• **EXERCISE**
Copy the lines below exactly, starting with the line that contains "class: Magnoliopsida" and going on through the last line, leaving the pictures out of your answer.

## Begin INPUT DATA

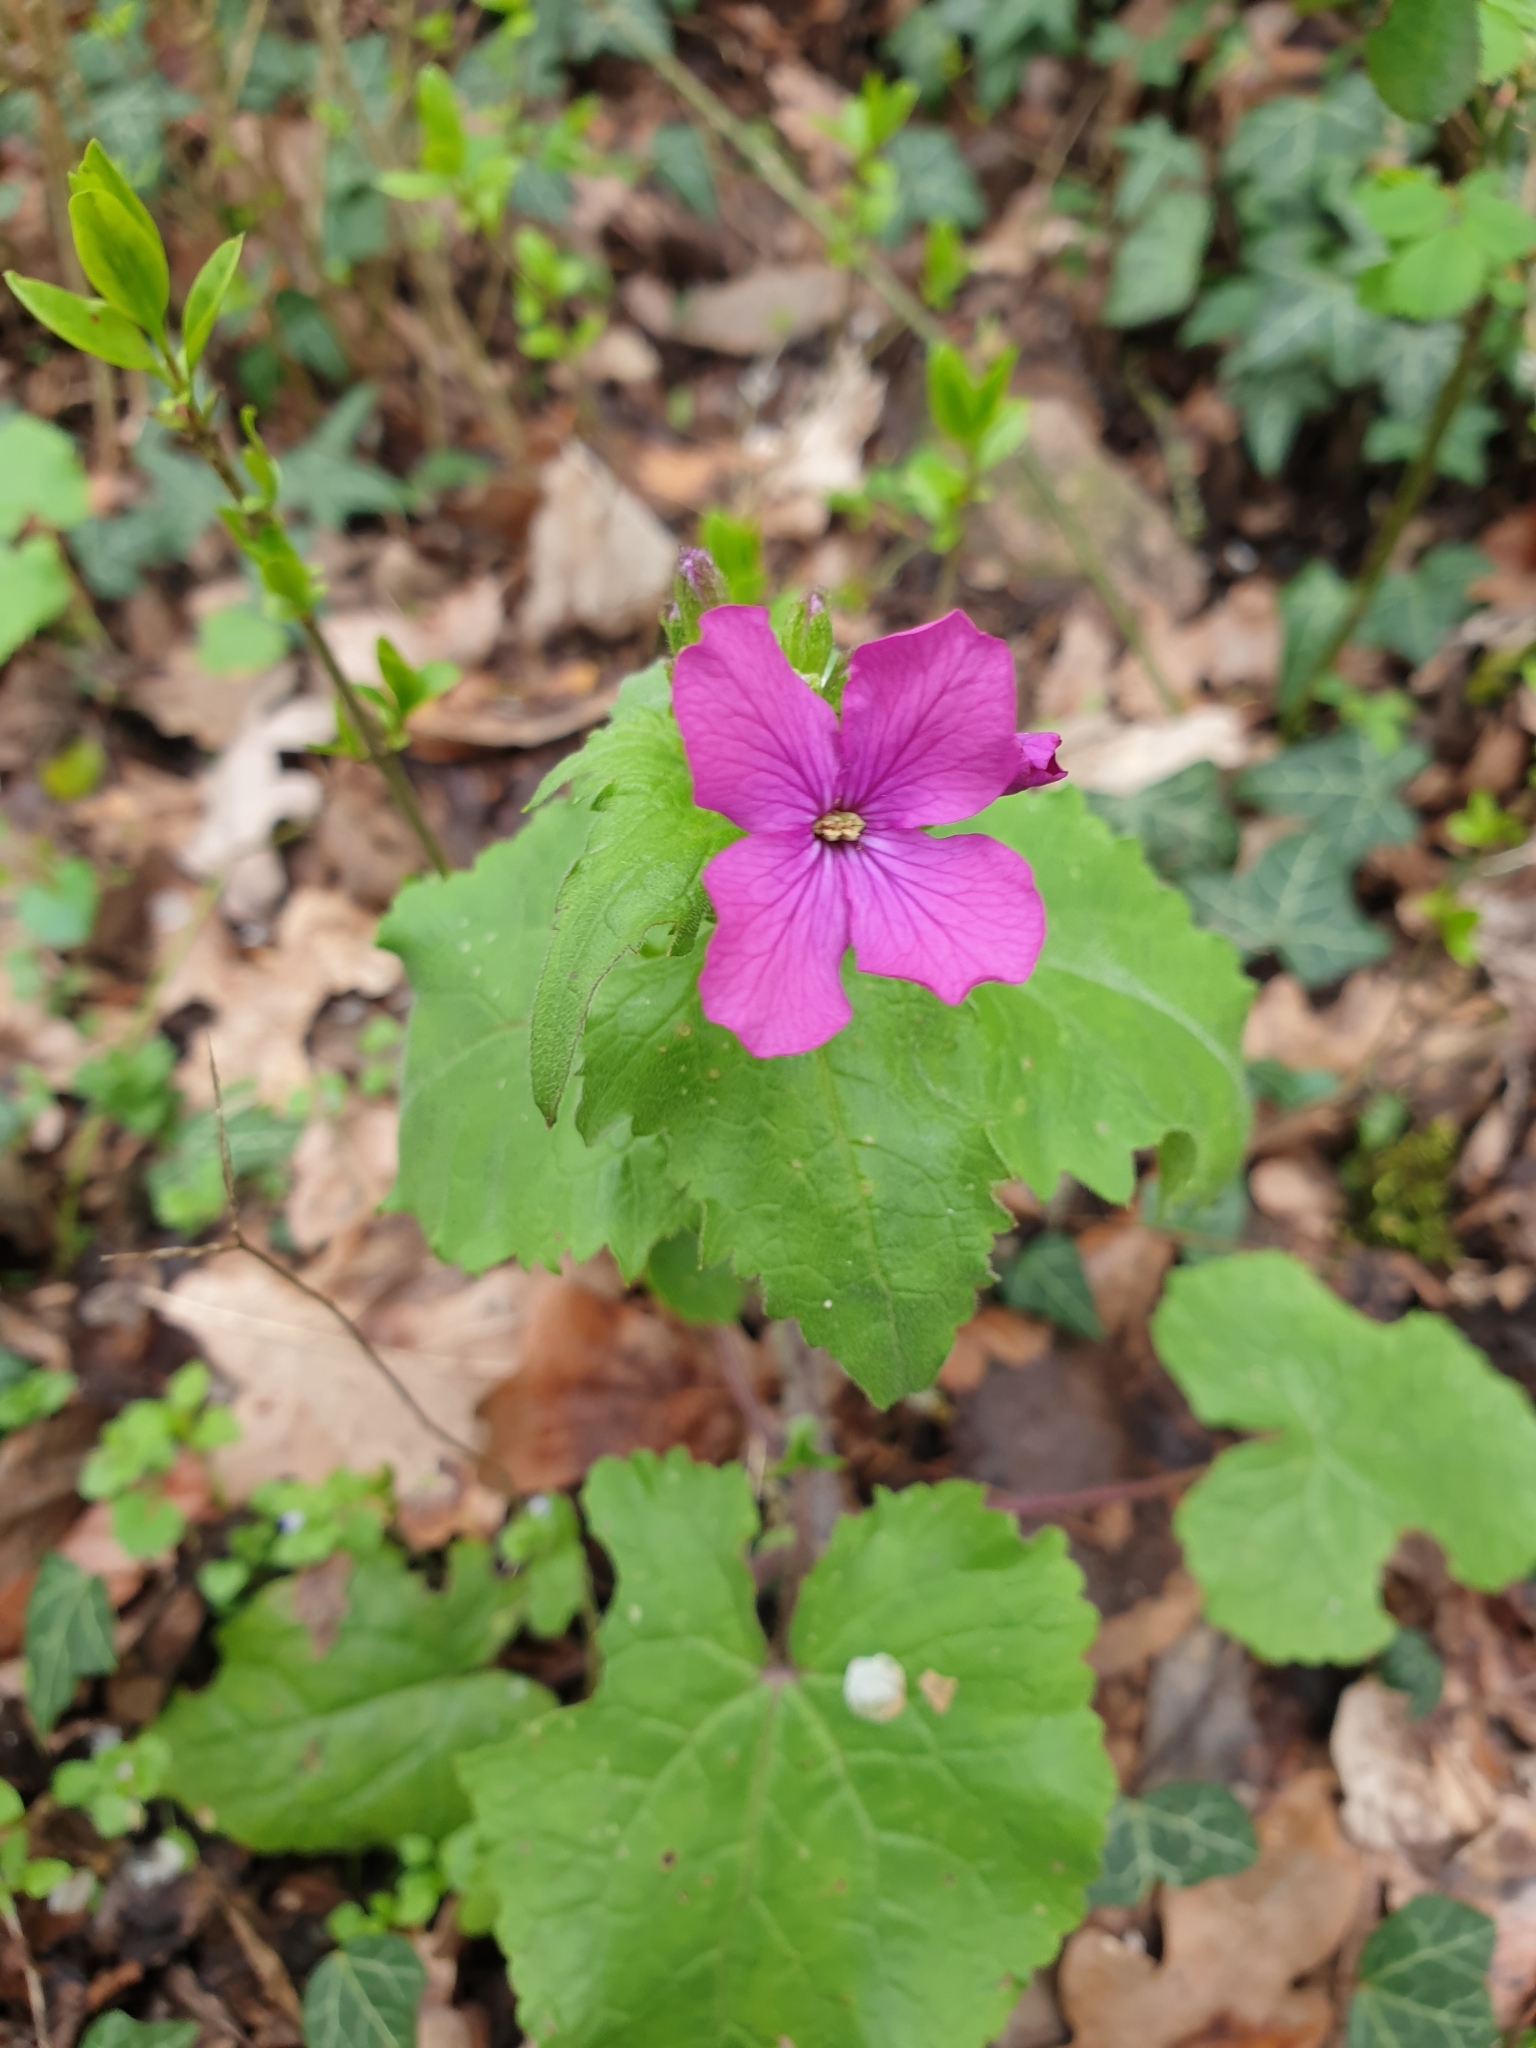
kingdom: Plantae
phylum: Tracheophyta
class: Magnoliopsida
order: Brassicales
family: Brassicaceae
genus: Lunaria
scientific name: Lunaria annua
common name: Honesty
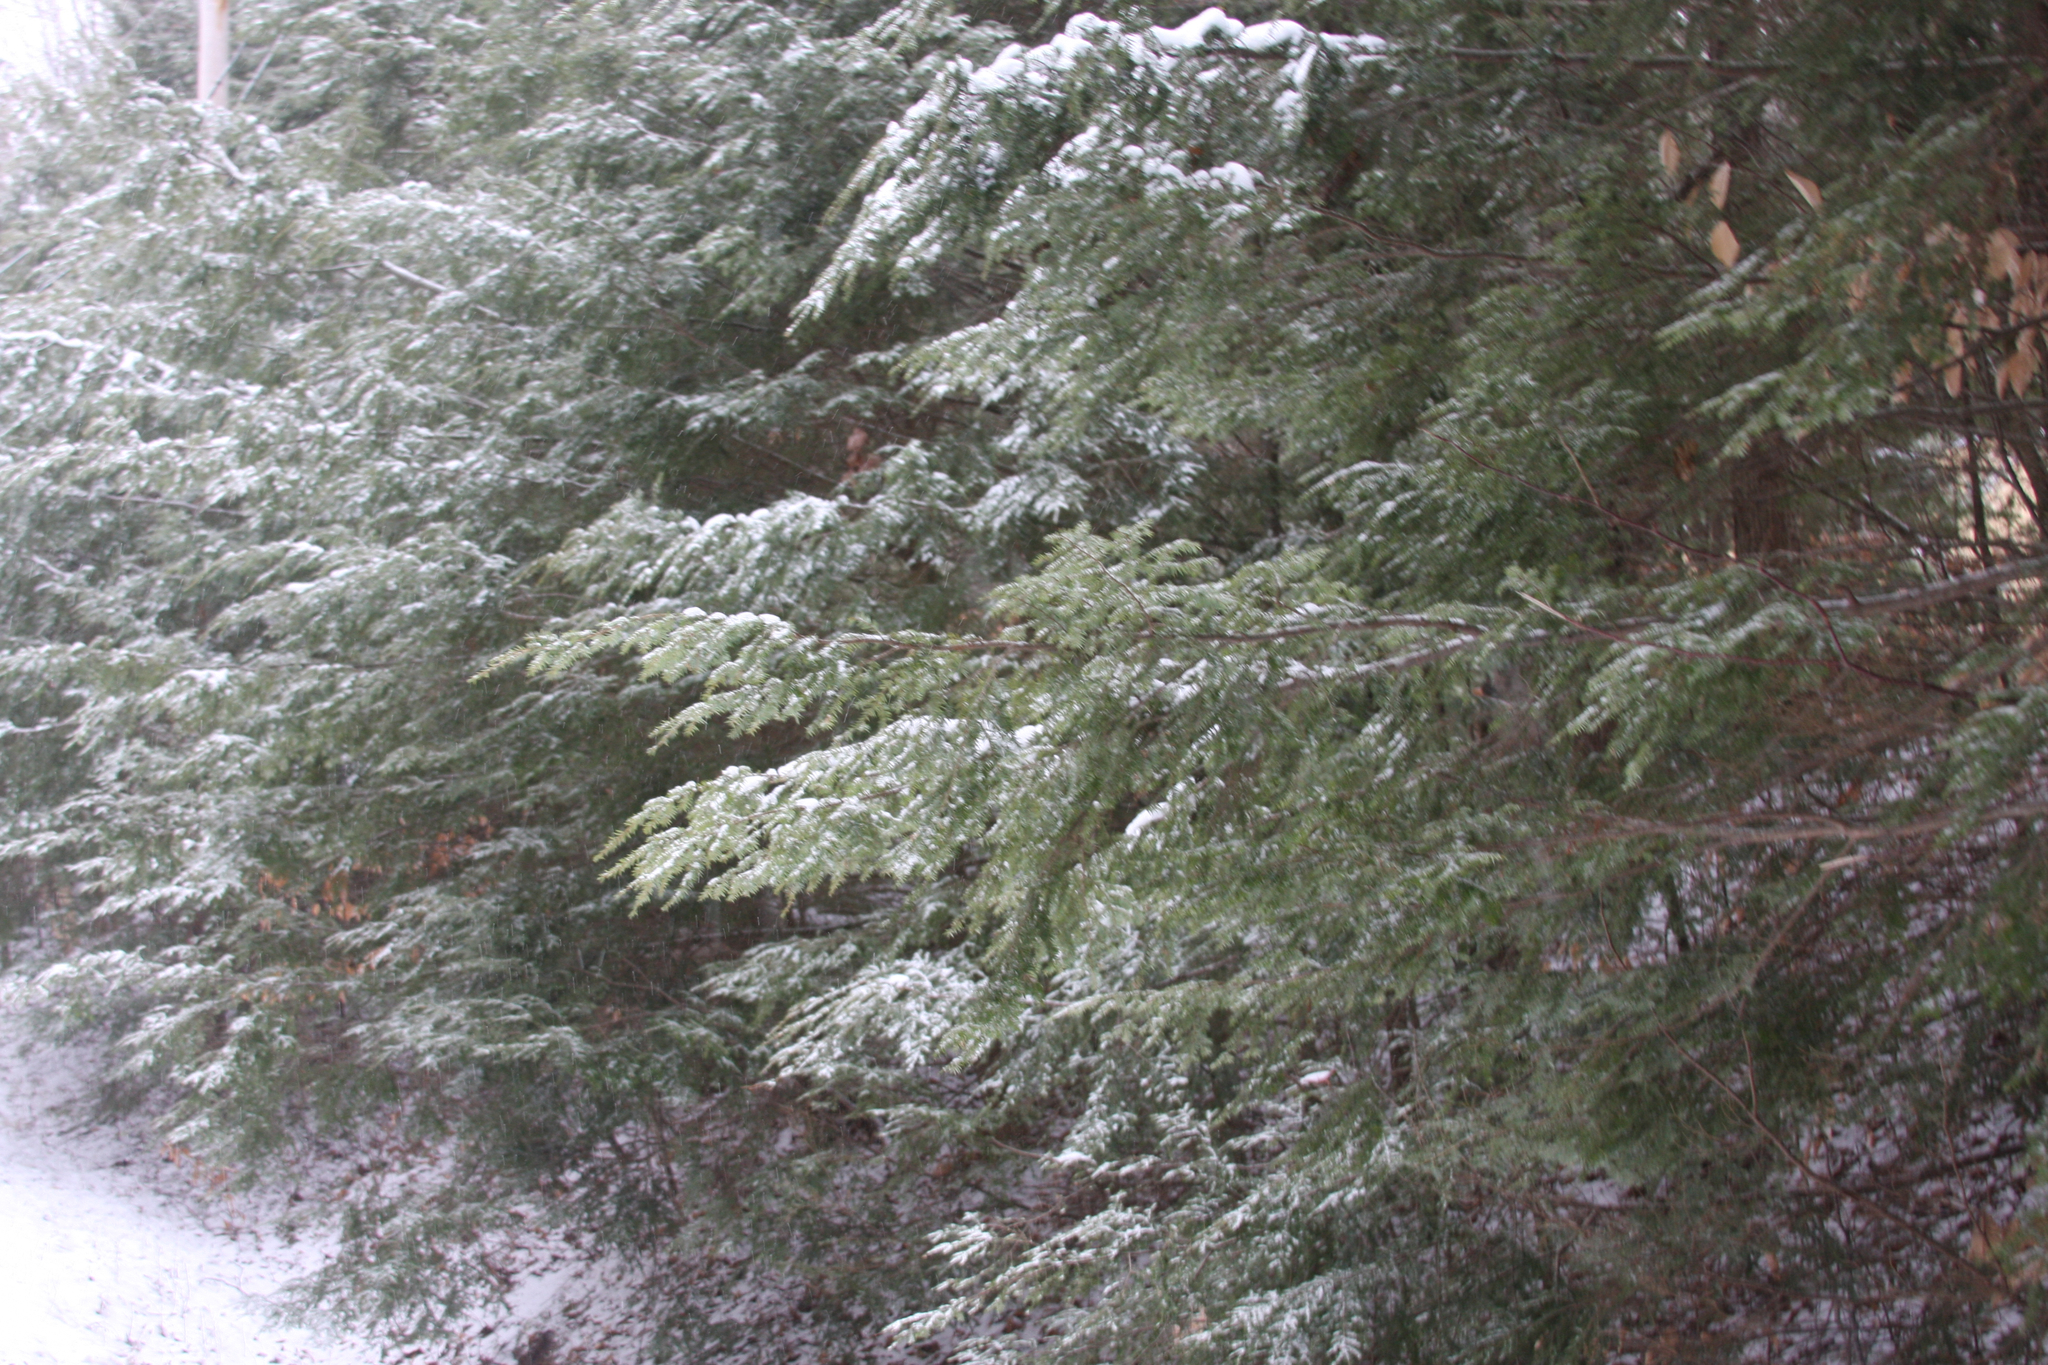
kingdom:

## End INPUT DATA

• **WRITTEN ANSWER**
class: Magnoliopsida
order: Brassicales
family: Brassicaceae
genus: Lunaria
scientific name: Lunaria annua
common name: Honesty
kingdom:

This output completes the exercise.